• [TEXT ZUR ANALYSE]:
==========
Programm der LVR-Klinik gibt es seit 30 Jahren Gastfamilien als Retter

BONN · Vor dreieinhalb Jahren stieß Elke Wennekamp auf eine Anzeige: "Könnten Sie sich vorstellen, einen psychisch kranken Menschen als Gastfamilie aufzunehmen?"

 Hilfe für psychisch Erkrankte: Irene Doering (l.) betreut die LVR-Gastfamilien wie die von Elke Wennekamp.

Hilfe für psychisch Erkrankte: Irene Doering (l.) betreut die LVR-Gastfamilien wie die von Elke Wennekamp.

Foto: Kohls

Die 46-jährige Altenpflegerin überlegte, beriet sich mit ihren drei Kindern und meldete sich bei der "LiGa" ("Leben in Gastfamilien") - einem Team von Fachpflegekräften und Sozialarbeitern der Bonner LVR-Klinik. Bei einem Kaffeetrinken trafen Gastfamilie, "LiGa"-Mitarbeiter und die Quartiersucherin aufeinander. Wenig später wurde die 61-jährige Erkrankte Teil einer bunten Hausgemeinschaft, in der neben den eigenen Kindern immer wieder auch Pflegekinder unterkommen und seit vergangenem Jahr noch eine weitere Psychiatrieklientin lebt.

50 Familien und Einzelpersonen in Bonn, dem Rhein-Sieg-Kreis und dem Oberbergischen Kreis helfen psychisch Erkrankten oder Behinderten dabei, sich wieder ins Leben hineinzufinden. Am Donnerstag wurden sie in der LVR-Klinik dafür geehrt und waren zugleich Teil einer Jubiläumsfeier: Vor 30 Jahren zogen zum ersten Mal Klienten bei Gastfamilien ein.

Chefarzt Karl Dickopf-Kaschenbach erklärt, warum das Vorgehen für die Klienten solch positive Auswirkungen hat: "Die Stigmatisierung durch Vorurteile ist die zweite Krankheit der Betroffenen, sie leiden sehr unter der gesellschaftlichen Ausgrenzung. In den Familien machen sie die Erfahrung, dazuzugehören."

Miguel Mbengui, angolanischer Schizophrenie-Klient, trug anrührende Erfahrungen bei. Geradezu lebensrettend sei es für ihn gewesen, die Klinik nach einigen Jahren verlassen zu können, schilderte der 53-jährige Informatiker, "die Krisen meiner Mitpatienten haben mich immer richtig angesteckt. In meiner Gastfamilie waren alle anderen gesund und die kleine Enkelin hat mich genauso angenommen, wie ich bin." Per Telefon und Besuchen im Wochenrhythmus unterstützen "LiGa"-Mitarbeiter die 50 Gastgeber bei ihrer Aufgabe. Mit dem Ergebnis, das viele von ihnen einen langen Atem haben: Die dauerhafteste der heilsamen "Wohngemeinschaften" besteht schon seit 27 Jahren.
==========
• [DIE DATEN]:
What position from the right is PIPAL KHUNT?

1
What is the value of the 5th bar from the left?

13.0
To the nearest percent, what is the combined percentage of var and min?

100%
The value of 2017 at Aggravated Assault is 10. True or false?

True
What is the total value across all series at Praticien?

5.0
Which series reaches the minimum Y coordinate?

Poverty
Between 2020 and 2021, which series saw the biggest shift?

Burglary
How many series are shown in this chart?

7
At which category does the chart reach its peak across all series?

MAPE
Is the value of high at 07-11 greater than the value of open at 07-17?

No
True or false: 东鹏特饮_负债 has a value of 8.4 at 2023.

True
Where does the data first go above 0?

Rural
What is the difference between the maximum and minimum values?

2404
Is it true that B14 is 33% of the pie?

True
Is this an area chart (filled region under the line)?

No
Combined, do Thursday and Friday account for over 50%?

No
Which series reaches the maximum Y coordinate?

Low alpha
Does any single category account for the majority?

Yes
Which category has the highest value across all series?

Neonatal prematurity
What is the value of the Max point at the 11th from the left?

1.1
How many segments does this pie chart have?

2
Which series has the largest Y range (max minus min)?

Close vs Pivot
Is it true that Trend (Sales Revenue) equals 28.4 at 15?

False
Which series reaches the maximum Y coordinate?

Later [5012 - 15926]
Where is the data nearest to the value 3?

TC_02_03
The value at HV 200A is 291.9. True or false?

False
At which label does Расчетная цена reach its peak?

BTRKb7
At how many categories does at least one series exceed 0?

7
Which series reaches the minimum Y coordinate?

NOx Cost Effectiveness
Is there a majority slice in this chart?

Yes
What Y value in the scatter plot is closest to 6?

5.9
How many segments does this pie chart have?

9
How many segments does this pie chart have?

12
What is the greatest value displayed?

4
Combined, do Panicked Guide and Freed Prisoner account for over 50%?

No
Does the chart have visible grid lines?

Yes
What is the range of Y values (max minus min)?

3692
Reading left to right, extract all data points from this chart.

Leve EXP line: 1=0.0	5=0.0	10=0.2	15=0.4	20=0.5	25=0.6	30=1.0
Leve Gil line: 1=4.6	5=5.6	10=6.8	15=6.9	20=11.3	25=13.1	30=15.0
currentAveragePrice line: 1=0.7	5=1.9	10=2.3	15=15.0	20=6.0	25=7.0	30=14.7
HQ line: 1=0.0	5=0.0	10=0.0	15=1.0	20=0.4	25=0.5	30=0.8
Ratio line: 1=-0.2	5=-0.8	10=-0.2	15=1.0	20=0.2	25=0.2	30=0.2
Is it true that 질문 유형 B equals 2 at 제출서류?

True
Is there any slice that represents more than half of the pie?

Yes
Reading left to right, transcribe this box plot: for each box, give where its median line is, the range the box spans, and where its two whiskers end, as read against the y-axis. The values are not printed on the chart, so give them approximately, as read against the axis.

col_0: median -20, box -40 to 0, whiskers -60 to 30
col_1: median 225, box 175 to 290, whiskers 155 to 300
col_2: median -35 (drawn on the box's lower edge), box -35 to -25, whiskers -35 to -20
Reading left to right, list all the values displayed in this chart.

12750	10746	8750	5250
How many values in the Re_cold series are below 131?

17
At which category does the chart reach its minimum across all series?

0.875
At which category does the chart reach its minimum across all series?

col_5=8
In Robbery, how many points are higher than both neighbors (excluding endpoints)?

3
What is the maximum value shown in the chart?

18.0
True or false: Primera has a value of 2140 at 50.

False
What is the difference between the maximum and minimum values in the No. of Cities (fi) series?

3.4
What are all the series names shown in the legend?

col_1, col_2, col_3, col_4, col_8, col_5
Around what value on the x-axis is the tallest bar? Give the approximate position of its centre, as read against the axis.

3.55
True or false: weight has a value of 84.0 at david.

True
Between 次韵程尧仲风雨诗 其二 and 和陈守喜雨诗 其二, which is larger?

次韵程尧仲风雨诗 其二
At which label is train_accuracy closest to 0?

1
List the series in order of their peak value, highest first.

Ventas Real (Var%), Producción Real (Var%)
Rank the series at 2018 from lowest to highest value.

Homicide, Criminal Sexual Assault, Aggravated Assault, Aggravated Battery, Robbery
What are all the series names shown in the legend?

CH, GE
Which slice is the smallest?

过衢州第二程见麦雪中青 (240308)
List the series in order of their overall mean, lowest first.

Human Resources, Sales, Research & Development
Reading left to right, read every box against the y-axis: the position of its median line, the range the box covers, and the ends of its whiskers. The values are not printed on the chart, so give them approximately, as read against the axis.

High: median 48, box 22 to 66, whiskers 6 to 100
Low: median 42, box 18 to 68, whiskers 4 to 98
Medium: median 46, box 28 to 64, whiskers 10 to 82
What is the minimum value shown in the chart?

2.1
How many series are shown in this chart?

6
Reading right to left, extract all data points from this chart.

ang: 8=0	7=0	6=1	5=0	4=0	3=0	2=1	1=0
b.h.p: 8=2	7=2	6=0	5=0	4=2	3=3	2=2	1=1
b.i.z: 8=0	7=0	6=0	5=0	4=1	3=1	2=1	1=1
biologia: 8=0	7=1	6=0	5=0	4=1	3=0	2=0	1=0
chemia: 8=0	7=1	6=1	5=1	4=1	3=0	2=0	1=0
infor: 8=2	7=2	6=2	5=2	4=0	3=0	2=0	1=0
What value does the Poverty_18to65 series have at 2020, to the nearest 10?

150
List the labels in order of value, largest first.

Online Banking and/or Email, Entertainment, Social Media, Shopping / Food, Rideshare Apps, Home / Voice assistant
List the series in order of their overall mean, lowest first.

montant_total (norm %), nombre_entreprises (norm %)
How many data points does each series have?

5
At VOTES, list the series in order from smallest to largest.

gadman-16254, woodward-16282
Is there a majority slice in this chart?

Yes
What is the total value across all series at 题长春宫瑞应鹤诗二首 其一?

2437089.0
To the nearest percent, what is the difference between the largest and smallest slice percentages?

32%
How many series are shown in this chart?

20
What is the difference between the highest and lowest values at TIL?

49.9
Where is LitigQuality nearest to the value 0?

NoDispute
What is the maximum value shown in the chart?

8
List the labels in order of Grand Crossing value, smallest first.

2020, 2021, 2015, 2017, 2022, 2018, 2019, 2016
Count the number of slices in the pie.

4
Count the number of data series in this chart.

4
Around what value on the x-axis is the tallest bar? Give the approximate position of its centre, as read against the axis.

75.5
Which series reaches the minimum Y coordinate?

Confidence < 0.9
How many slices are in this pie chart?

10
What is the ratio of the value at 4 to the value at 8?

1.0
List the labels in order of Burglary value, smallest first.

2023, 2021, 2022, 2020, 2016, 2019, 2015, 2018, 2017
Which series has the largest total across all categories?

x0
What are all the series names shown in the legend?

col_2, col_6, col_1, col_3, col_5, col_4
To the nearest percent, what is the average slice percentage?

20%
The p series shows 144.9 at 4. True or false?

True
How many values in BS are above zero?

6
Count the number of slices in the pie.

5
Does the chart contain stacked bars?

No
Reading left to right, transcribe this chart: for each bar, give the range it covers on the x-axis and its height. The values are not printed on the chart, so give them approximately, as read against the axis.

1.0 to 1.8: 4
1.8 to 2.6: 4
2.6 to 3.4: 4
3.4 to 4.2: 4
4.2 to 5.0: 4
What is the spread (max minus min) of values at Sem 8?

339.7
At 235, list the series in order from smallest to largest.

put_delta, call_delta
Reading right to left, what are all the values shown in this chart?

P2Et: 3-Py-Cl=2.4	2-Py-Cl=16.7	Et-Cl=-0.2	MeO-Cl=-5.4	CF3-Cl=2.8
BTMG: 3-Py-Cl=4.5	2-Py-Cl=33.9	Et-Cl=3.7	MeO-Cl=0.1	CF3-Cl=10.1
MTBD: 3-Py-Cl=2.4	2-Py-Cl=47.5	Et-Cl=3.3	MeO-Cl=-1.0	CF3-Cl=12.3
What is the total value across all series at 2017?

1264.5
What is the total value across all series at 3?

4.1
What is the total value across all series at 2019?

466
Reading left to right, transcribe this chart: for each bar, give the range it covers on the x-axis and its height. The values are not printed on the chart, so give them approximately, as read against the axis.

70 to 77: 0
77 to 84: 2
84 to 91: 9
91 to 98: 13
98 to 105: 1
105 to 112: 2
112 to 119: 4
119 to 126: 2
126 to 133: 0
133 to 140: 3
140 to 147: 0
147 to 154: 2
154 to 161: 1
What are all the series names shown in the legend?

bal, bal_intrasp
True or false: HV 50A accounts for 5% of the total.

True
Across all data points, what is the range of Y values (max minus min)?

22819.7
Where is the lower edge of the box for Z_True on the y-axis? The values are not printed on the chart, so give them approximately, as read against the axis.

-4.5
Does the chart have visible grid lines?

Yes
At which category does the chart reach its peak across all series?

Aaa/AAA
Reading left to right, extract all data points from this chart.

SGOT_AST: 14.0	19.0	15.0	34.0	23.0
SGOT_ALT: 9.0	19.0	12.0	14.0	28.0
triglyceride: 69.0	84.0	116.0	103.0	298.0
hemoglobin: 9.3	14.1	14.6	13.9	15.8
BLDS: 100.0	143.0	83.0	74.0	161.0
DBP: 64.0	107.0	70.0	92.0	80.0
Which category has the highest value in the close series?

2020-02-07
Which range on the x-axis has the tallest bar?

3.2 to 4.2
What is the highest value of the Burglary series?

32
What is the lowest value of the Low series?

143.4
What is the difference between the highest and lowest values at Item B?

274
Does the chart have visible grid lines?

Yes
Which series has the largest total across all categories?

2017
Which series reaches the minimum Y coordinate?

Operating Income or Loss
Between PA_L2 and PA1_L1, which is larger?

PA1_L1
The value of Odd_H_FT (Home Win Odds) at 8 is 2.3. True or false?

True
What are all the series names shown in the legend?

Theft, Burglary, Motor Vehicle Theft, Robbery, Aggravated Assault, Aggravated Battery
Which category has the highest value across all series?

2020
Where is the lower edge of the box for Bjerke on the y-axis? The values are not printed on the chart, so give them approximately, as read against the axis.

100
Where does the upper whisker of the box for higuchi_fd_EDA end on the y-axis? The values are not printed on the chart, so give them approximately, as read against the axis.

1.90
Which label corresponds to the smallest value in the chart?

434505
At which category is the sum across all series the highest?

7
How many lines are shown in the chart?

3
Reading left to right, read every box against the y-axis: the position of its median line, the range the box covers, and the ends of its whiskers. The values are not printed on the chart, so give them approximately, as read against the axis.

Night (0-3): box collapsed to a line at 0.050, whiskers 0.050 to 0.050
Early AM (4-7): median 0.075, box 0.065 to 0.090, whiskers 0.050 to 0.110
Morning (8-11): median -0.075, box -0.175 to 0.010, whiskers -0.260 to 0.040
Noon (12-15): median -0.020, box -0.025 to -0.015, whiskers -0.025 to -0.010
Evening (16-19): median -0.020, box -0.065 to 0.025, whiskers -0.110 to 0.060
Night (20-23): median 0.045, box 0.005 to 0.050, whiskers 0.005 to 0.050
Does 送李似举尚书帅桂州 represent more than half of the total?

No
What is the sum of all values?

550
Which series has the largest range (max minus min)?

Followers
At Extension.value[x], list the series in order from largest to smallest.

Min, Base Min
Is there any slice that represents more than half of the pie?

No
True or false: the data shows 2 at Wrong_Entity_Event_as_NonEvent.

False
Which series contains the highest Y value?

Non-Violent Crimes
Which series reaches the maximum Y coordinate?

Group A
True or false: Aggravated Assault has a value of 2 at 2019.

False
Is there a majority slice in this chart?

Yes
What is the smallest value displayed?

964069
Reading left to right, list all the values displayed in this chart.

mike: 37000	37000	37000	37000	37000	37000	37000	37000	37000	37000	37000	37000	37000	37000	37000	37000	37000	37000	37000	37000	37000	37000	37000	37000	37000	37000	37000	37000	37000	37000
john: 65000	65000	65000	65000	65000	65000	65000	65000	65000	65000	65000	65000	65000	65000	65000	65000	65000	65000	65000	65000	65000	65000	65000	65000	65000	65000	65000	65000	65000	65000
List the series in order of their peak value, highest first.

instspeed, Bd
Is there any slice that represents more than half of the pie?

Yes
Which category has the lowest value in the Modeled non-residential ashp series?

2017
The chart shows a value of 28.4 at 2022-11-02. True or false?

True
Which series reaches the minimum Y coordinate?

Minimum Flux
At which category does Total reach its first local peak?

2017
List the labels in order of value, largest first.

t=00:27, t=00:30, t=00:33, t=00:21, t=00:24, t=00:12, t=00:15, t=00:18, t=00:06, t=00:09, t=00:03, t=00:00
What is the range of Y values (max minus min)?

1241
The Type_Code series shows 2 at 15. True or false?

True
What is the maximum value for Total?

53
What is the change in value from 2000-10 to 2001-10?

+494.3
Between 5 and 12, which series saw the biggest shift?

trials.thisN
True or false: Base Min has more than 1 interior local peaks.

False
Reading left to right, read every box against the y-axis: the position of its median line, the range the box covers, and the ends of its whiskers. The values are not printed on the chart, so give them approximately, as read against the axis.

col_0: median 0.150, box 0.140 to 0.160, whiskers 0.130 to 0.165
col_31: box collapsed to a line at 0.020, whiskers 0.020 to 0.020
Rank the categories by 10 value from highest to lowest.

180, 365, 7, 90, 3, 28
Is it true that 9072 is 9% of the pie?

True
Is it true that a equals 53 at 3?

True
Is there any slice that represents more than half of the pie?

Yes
==========
• [AUFGABEN]:
a: Aktualisieren Sie im Artikel über die Gastfamilien den Abschnitt, der mit den Worten "Foto: Kohls" beginnt und nach "bei Gastfamilien ein." endet, indem Sie "Kaffeetrinken" durch "Mittagessen" ersetzen.
b: Seit wie vielen Jahren besteht laut dem Artikel über die Gastfamilien die dauerhafteste der „Wohngemeinschaften“?
Die Einträge stammen aus einer anderen Quelle.

• [LÖSUNGEN]:
a:
Foto: Kohls

Die 46-jährige Altenpflegerin überlegte, beriet sich mit ihren drei Kindern und meldete sich bei der "LiGa" ("Leben in Gastfamilien") - einem Team von Fachpflegekräften und Sozialarbeitern der Bonner LVR-Klinik. Bei einem Mittagessen trafen Gastfamilie, "LiGa"-Mitarbeiter und die Quartiersucherin aufeinander. Wenig später wurde die 61-jährige Erkrankte Teil einer bunten Hausgemeinschaft, in der neben den eigenen Kindern immer wieder auch Pflegekinder unterkommen und seit vergangenem Jahr noch eine weitere Psychiatrieklientin lebt.

50 Familien und Einzelpersonen in Bonn, dem Rhein-Sieg-Kreis und dem Oberbergischen Kreis helfen psychisch Erkrankten oder Behinderten dabei, sich wieder ins Leben hineinzufinden. Am Donnerstag wurden sie in der LVR-Klinik dafür geehrt und waren zugleich Teil einer Jubiläumsfeier: Vor 30 Jahren zogen zum ersten Mal Klienten bei Gastfamilien ein.

b: Seit 27 Jahren.